EXERCISE DIRECTIONS — Can you edit the data below so that every "category" reads "group", with everything else unchanged and the pictures left out?

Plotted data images
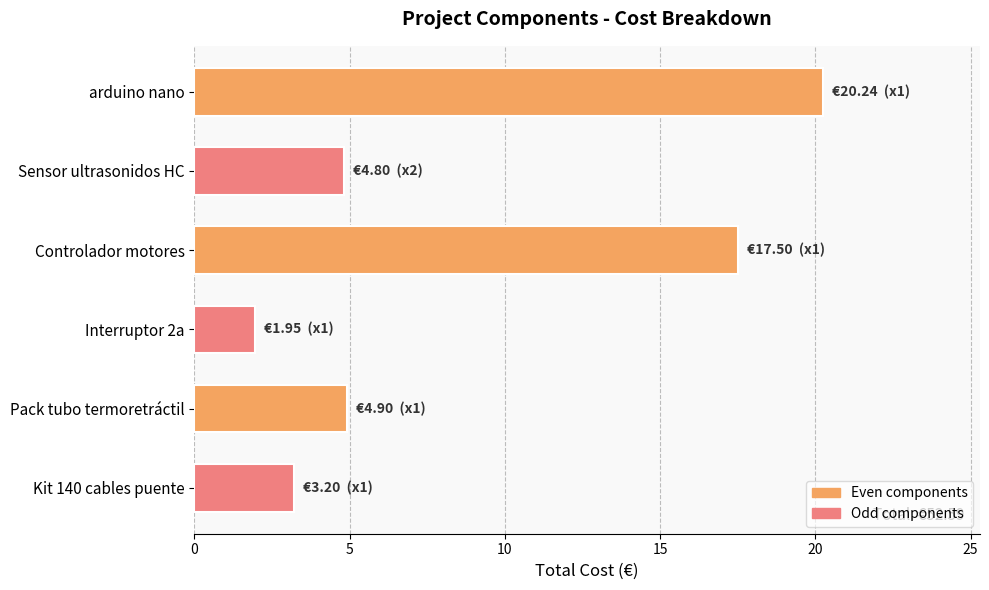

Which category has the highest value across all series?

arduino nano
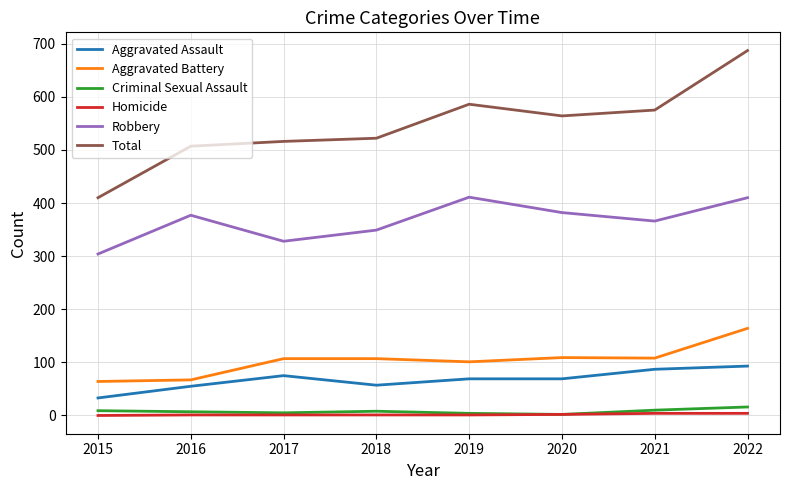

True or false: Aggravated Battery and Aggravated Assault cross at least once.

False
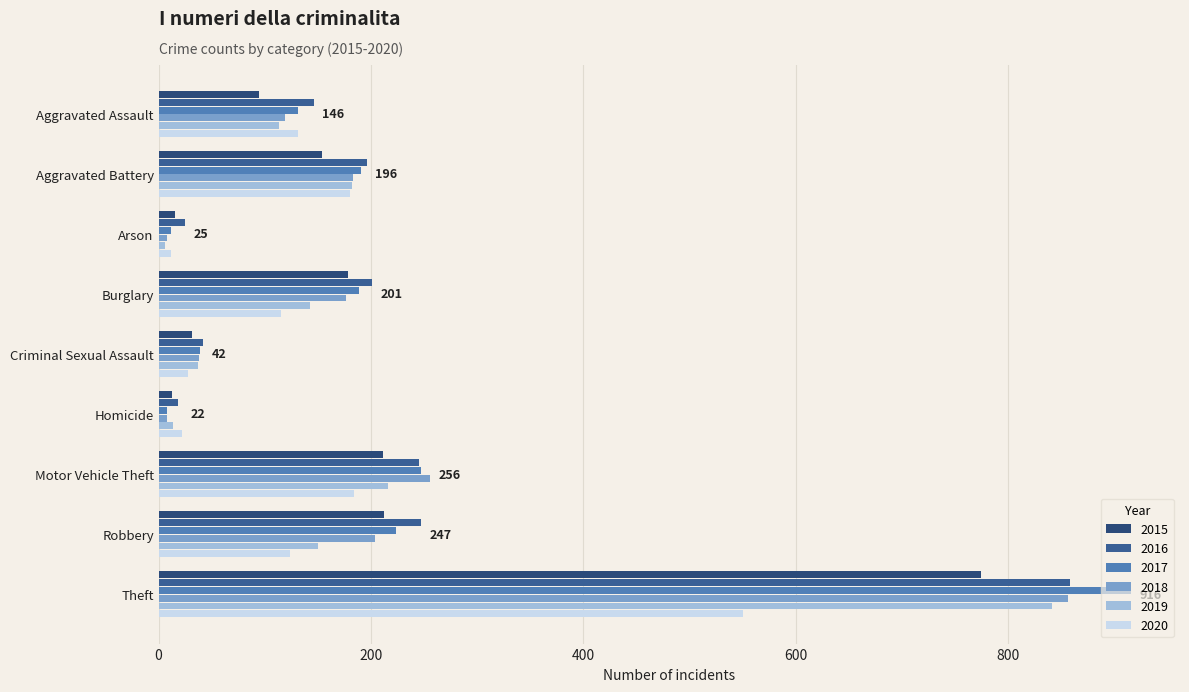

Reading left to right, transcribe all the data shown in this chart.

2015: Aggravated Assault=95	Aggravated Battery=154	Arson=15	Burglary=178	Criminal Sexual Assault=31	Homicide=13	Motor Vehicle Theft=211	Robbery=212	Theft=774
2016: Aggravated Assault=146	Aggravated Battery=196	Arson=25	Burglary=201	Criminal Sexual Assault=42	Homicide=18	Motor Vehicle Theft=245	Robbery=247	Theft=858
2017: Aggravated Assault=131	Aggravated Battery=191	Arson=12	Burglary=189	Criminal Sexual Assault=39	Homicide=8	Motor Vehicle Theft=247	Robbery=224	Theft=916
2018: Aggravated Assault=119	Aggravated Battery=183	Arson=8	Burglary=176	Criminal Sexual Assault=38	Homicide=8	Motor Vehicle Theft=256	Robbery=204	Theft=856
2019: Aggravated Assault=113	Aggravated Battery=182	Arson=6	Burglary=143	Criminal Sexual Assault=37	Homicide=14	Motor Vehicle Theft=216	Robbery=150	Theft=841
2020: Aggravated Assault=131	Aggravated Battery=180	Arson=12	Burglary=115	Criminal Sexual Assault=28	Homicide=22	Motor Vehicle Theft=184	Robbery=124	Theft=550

REPLY —
Which group has the highest value across all series?

arduino nano

True or false: Aggravated Battery and Aggravated Assault cross at least once.

False

Reading left to right, transcribe all the data shown in this chart.

2015: Aggravated Assault=95	Aggravated Battery=154	Arson=15	Burglary=178	Criminal Sexual Assault=31	Homicide=13	Motor Vehicle Theft=211	Robbery=212	Theft=774
2016: Aggravated Assault=146	Aggravated Battery=196	Arson=25	Burglary=201	Criminal Sexual Assault=42	Homicide=18	Motor Vehicle Theft=245	Robbery=247	Theft=858
2017: Aggravated Assault=131	Aggravated Battery=191	Arson=12	Burglary=189	Criminal Sexual Assault=39	Homicide=8	Motor Vehicle Theft=247	Robbery=224	Theft=916
2018: Aggravated Assault=119	Aggravated Battery=183	Arson=8	Burglary=176	Criminal Sexual Assault=38	Homicide=8	Motor Vehicle Theft=256	Robbery=204	Theft=856
2019: Aggravated Assault=113	Aggravated Battery=182	Arson=6	Burglary=143	Criminal Sexual Assault=37	Homicide=14	Motor Vehicle Theft=216	Robbery=150	Theft=841
2020: Aggravated Assault=131	Aggravated Battery=180	Arson=12	Burglary=115	Criminal Sexual Assault=28	Homicide=22	Motor Vehicle Theft=184	Robbery=124	Theft=550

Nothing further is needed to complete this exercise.